We recognize the need for a global oral health indicator, and we question, “What would be an optimal oral health indicator in the elderly, and how can we measure it?” A global oral health indicator should be able to classify those people who are properly rehabilitated (using functional dental prosthesis) and have no periodontal problems. It should also be able to classify those with complex oral conditions (e.g., nonfunctional dental prosthesis and periodontal disease in the remaining teeth, or presence of remaining roots), which could increase the risk of developing other chronic conditions, favoring energy imbalance and creating clinical and therapeutic challenges.
The covariates measured in this analysis were consistent with those measured in previous reports; we observed a higher risk of frailty among those who had been hospitalized during the previous year, those who consumed higher number of drugs on a daily basis, those who reported incontinence, and those who had a history of myocardial infarction
Due to the cross-sectional nature of the study design, causal inferences cannot be made. In order to deepening in the relationship between oral health status and frailty, it is necessary to perform longitudinal studies.

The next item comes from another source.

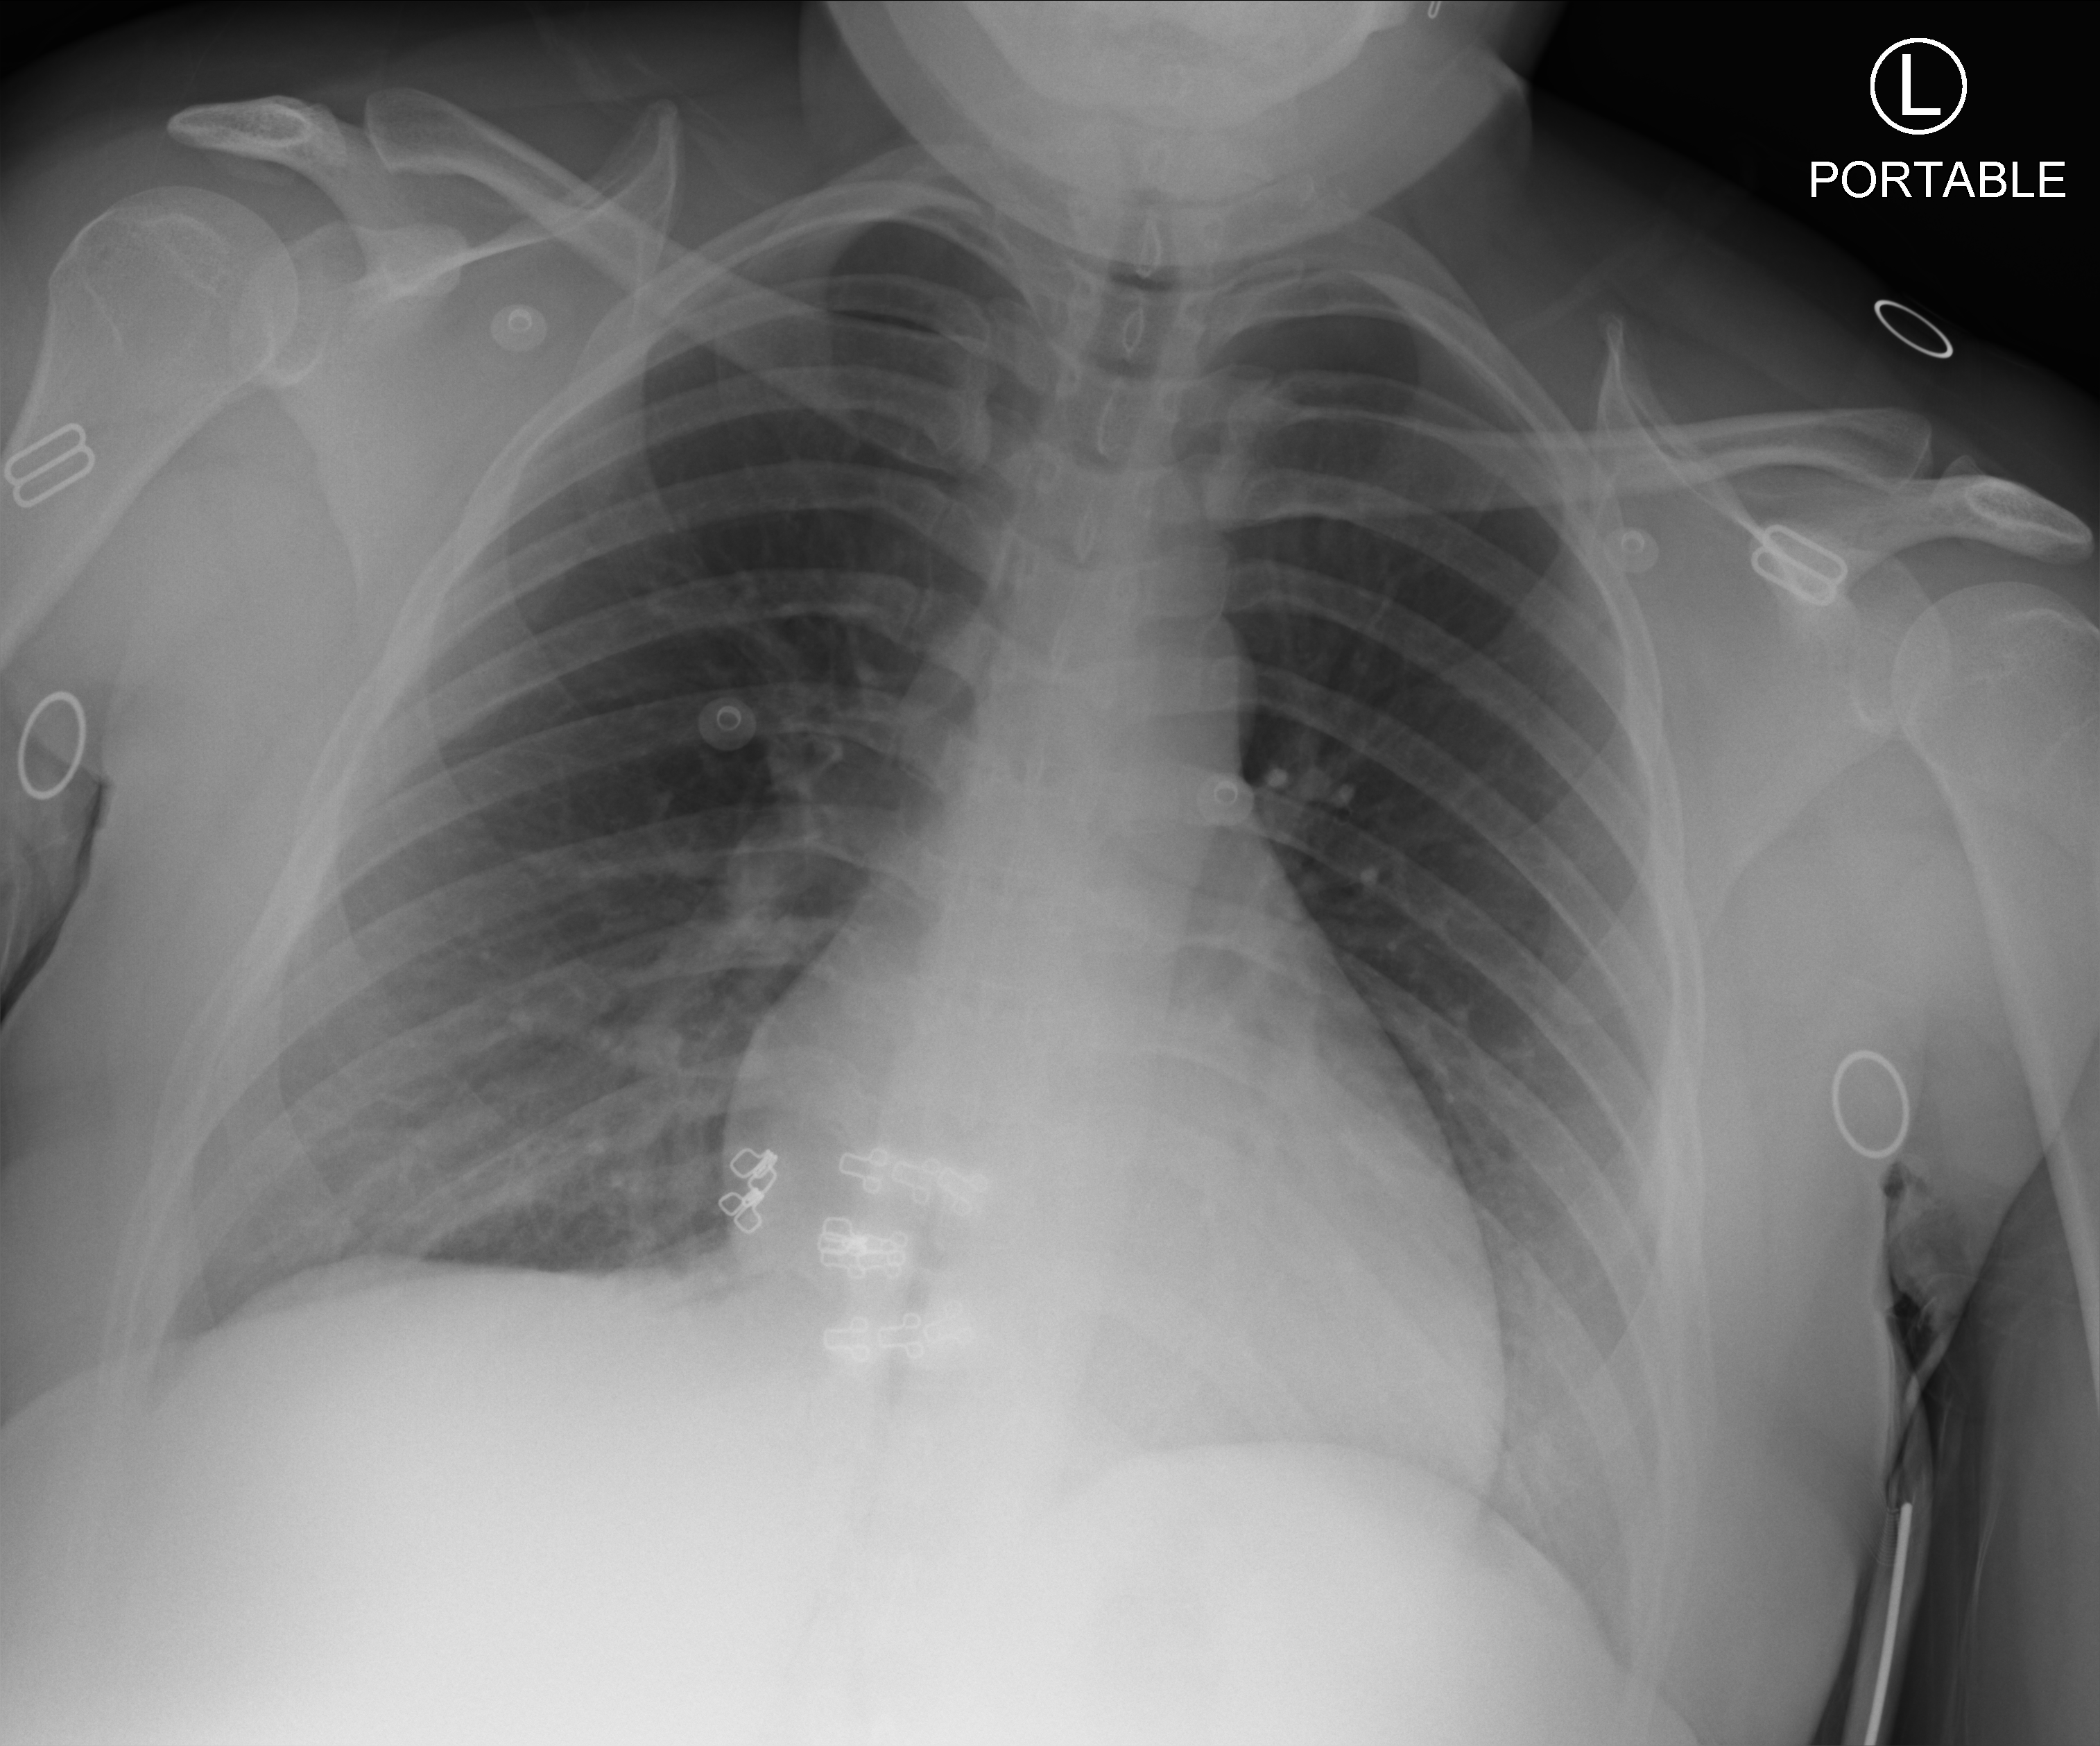
Bedside chest radiograph (computed radiography); anteroposterior (AP) projection. Patient hospitalised with COVID-19; female, aged 18–59 years.
From the hospital-stay record, not from the radiograph (when in the stay this image was taken is not recorded):
- admitted to intensive care during this hospital stay: no
- mechanically ventilated during this hospital stay: no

Even though the non-response rate was 25% for the dental clinical evaluation, many characteristics of those who accepted and those who did not accept the oral clinical evaluation were similar. Similarities between responding and non-responding groups were found with respect to sociodemographic characteristics such as age and gender, medical variables, dental services utilization, and self-perception of oral health. The number of years of education completed was higher among those who did not accept the oral clinical evaluation. As a whole, these results imply that there are no differences between subjects who were clinically evaluated and those who were not. Certain oral health-related variables, such as coronal and root caries and oral mucosal lesions, were not evaluated because of time constraints on the clinical evaluations. Furthermore, it is possible that the mutually exclusive relationships between some clinical dental data (e.g., periodontitis and edentulism) interfere with the inclusion of the variables in the analysis. Another limitation could be the type of measurements used for frailty; we used epidemiological screening methods recommended for the elderly population. In order to have more accurate results it can be considered the utilization of more detailed measurements for the components of frailty in future studies.